## ScanDatabase builder for fast query

Build a comprehensive, fast query-able parque 'scans database'

see API documentation for more details

In [6]:
from datetime import date
from geecs_data_utils import ScanPaths
from geecs_data_utils.scans_database.builder import ScanDatabaseBuilder

# Inputs
data_root = ScanPaths.paths_config.base_path
experiment = "Undulator"
output_path = data_root / experiment / "scan_database_parquet"
date_range = (date(2022, 1, 3), date(2025, 8, 5))

ScanDatabaseBuilder.stream_to_parquet(
    data_root=data_root,
    experiment=experiment,
    output_path=output_path,
    date_range=date_range,
    buffer_size=50,
    max_scans=1000000,
    mode="overwrite",  # or 'append' or 'overwrite'
)

 After database is initially built, new scan entries are easily added using mode='append' and data_range = None

In [7]:
# Picks up from the last date in _update_log.json through today
ScanDatabaseBuilder.stream_to_parquet(
    data_root=data_root,
    experiment=experiment,
    output_path=output_path,
    date_range=None,  # <- auto-resume via sidecar
    buffer_size=50,
    mode="append",
)

Filter scans database based on many flexible criteria

In [5]:
from geecs_data_utils.scans_database.database import ScanDatabase
from datetime import date

data_root = ScanPaths.paths_config.base_path
experiment = "Undulator"
output_path = data_root / experiment / "scan_database_parquet"

# initialize ScanDabase object
db = ScanDatabase(output_path)

# apply filters

# Filter by date first, for fast initial filter
db.date_range(date(2025, 8, 5), date(2025, 8, 8))

# can filter by scanparameter, case insensitive. use alias, var name or any part
db.filter_scan_parameter_contains("shotnumber")

# Filter by ecs live dump entries: (device_like, variable_like, target value, tolerance)
db.filter_ecs_value_within("hexapod", "y", target=18.5, tol=0.5)

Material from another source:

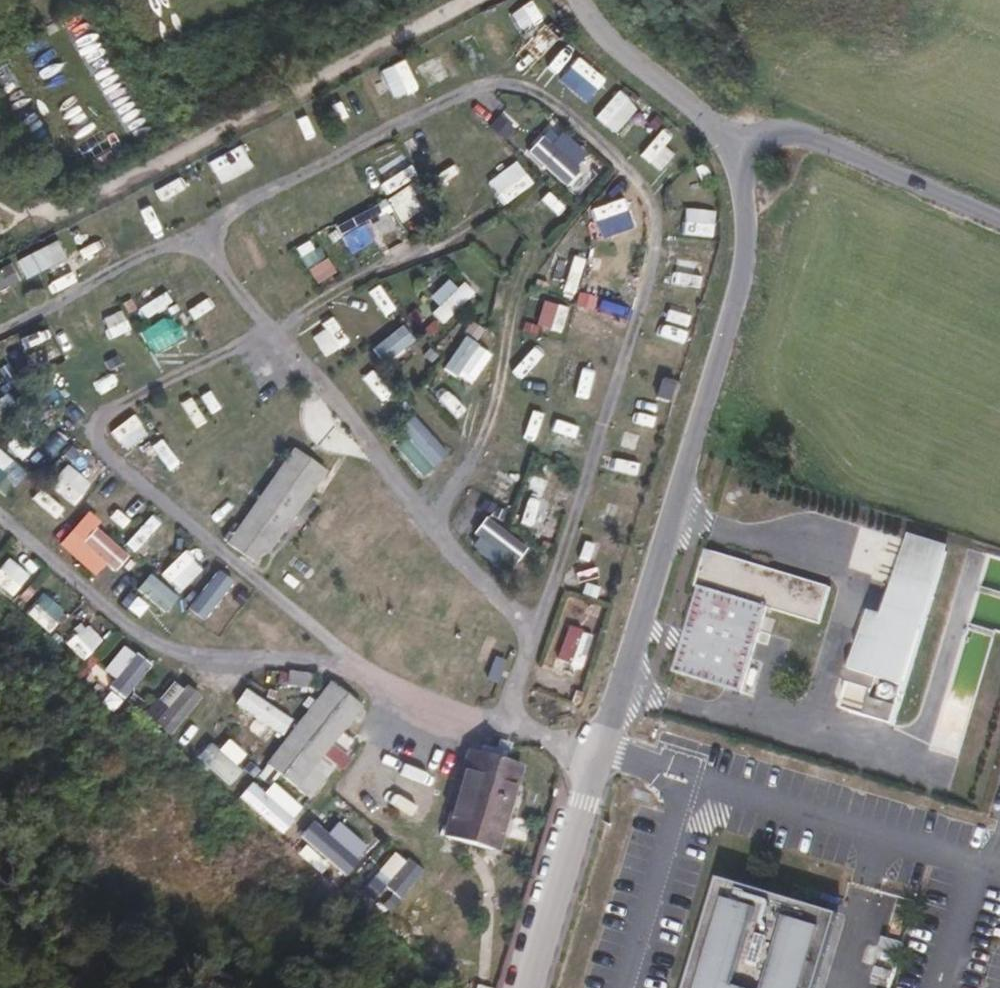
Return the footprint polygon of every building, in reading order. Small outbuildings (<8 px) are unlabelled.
[(555,35),(547,43),(564,61),(573,54),(555,35)] [(418,65),(428,88),(450,79),(440,55),(418,65)] [(403,59),(379,70),(395,101),(418,89),(403,59)] [(578,80),(593,97),(604,88),(589,70),(578,80)] [(342,114),(361,106),(352,85),(333,93),(342,114)] [(615,90),(594,118),(616,134),(637,106),(615,90)] [(503,112),(488,124),(500,140),(516,128),(503,112)] [(542,136),(528,147),(558,183),(586,160),(563,132),(548,144),(542,136)] [(640,155),(660,171),(677,149),(657,133),(640,155)] [(515,162),(488,182),(505,204),(532,184),(515,162)] [(387,193),(417,177),(411,167),(381,183),(387,193)] [(154,190),(167,213),(197,197),(184,173),(154,190)] [(392,209),(411,202),(417,217),(428,213),(417,185),(388,197),(392,209)] [(523,211),(546,237),(570,215),(547,190),(523,211)] [(591,210),(599,219),(616,205),(609,195),(591,210)] [(370,223),(392,212),(385,199),(363,210),(370,223)] [(684,209),(682,235),(713,237),(715,210),(684,209)] [(349,232),(357,251),(375,243),(367,224),(349,232)] [(318,239),(299,246),(312,284),(331,277),(318,239)] [(21,274),(52,259),(46,247),(15,261),(21,274)] [(561,292),(573,296),(585,259),(572,255),(561,292)] [(699,288),(703,265),(677,261),(673,283),(699,288)] [(581,297),(604,305),(611,283),(587,276),(581,297)] [(441,324),(474,294),(464,282),(430,312),(441,324)] [(384,333),(403,317),(374,283),(355,300),(384,333)] [(138,308),(144,319),(173,303),(167,292),(138,308)] [(543,299),(534,325),(560,334),(569,308),(543,299)] [(123,311),(104,317),(110,337),(130,331),(123,311)] [(142,329),(151,352),(184,339),(175,316),(142,329)] [(663,330),(684,329),(683,316),(663,317),(663,330)] [(323,358),(348,345),(334,320),(309,333),(323,358)] [(470,323),(442,372),(456,380),(484,332),(470,323)] [(401,325),(371,347),(384,364),(414,343),(401,325)] [(13,372),(0,350),(0,379),(13,372)] [(524,364),(522,375),(549,379),(551,368),(524,364)] [(563,364),(558,381),(580,387),(585,370),(563,364)] [(665,395),(675,398),(682,380),(672,376),(665,395)] [(365,404),(387,387),(380,378),(358,394),(365,404)] [(6,421),(15,405),(0,396),(0,417),(6,421)] [(127,452),(149,434),(133,414),(111,432),(127,452)] [(389,436),(424,475),(447,455),(412,415),(389,436)] [(549,424),(543,448),(569,454),(575,429),(549,424)] [(635,451),(640,435),(624,431),(620,447),(635,451)] [(39,468),(59,449),(45,433),(25,452),(39,468)] [(153,471),(175,462),(166,439),(144,447),(153,471)] [(231,542),(263,565),(328,472),(296,450),(231,542)] [(10,492),(27,470),(0,451),(0,485),(10,492)] [(639,477),(643,465),(609,456),(606,468),(639,477)] [(64,464),(49,487),(77,504),(92,481),(64,464)] [(51,527),(60,517),(37,495),(28,505),(51,527)] [(525,496),(515,521),(541,531),(551,505),(525,496)] [(102,514),(123,525),(129,513),(108,503),(102,514)] [(472,510),(475,522),(494,517),(491,505),(472,510)] [(471,540),(512,568),(527,547),(486,519),(471,540)] [(112,561),(127,574),(148,549),(158,557),(170,543),(144,521),(112,561)] [(82,523),(75,533),(96,547),(103,537),(82,523)] [(845,707),(895,724),(954,554),(914,541),(887,617),(877,614),(857,673),(849,671),(845,682),(851,687),(845,707)] [(594,578),(606,582),(619,551),(607,546),(594,578)] [(772,607),(827,622),(836,588),(710,549),(700,584),(705,585),(679,672),(745,692),(772,607)] [(0,566),(0,587),(12,596),(30,574),(7,556),(0,566)] [(218,569),(188,608),(205,621),(235,582),(218,569)] [(157,584),(147,591),(162,610),(171,603),(157,584)] [(583,584),(580,595),(602,601),(605,589),(583,584)] [(51,632),(65,609),(40,593),(25,615),(51,632)] [(82,660),(101,642),(86,627),(67,644),(82,660)] [(561,678),(577,683),(593,634),(578,628),(561,678)] [(111,689),(104,699),(119,710),(152,662),(126,644),(100,682),(111,689)] [(488,646),(480,672),(492,675),(500,649),(488,646)] [(288,687),(319,688),(319,673),(289,672),(288,687)] [(171,676),(145,719),(173,737),(200,694),(171,676)] [(335,684),(273,762),(301,785),(364,708),(335,684)] [(235,706),(255,716),(248,731),(276,745),(291,715),(243,691),(235,706)] [(202,742),(194,751),(216,770),(223,761),(202,742)] [(497,852),(524,764),(473,750),(448,839),(497,852)] [(410,787),(400,819),(425,827),(435,795),(410,787)] [(257,790),(246,803),(283,832),(293,819),(257,790)] [(334,880),(342,870),(315,846),(306,855),(334,880)] [(365,886),(391,910),(424,874),(398,850),(365,886)] [(844,915),(732,879),(697,987),(820,987),(844,915)] [(905,953),(908,943),(887,937),(884,947),(905,953)]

# use defined named filters autoloaded based on experiment name. Can have various date range validities
db.apply("PMQ_inserted")

# convert result to dataframe
df = db.to_df()

print("rows:", len(df))
df.head(5)

[INFO] Loaded 1/1 filters from undulator.yml
rows: 10


Unnamed: 0,day,number,experiment,scalar_data_file,tdms_file,non_scalar_devices,scan_parameter,start,end,step_size,...,scan_mode,scan_description,background,scan_metadata_raw_fields,ecs_dump,has_analysis_dir,notes,year,month,__ecs
3,5,2,Undulator,Z:\data\Undulator\Y2025\08-Aug\25_0805\scans\S...,Z:\data\Undulator\Y2025\08-Aug\25_0805\scans\S...,"[UC_BCaveMagSpecCam1, UC_BCaveMagSpecCam1-inte...",Shotnumber,0,1,1,...,noscan,. scanning Shotnumber. None,0,"{""Scan No"": ""2"", ""ScanStartInfo"": "". scanning ...","{""experiment_name"": ""Undulator"", ""devices"": [{...",1,,2025,8,"{'experiment_name': 'Undulator', 'devices': [{..."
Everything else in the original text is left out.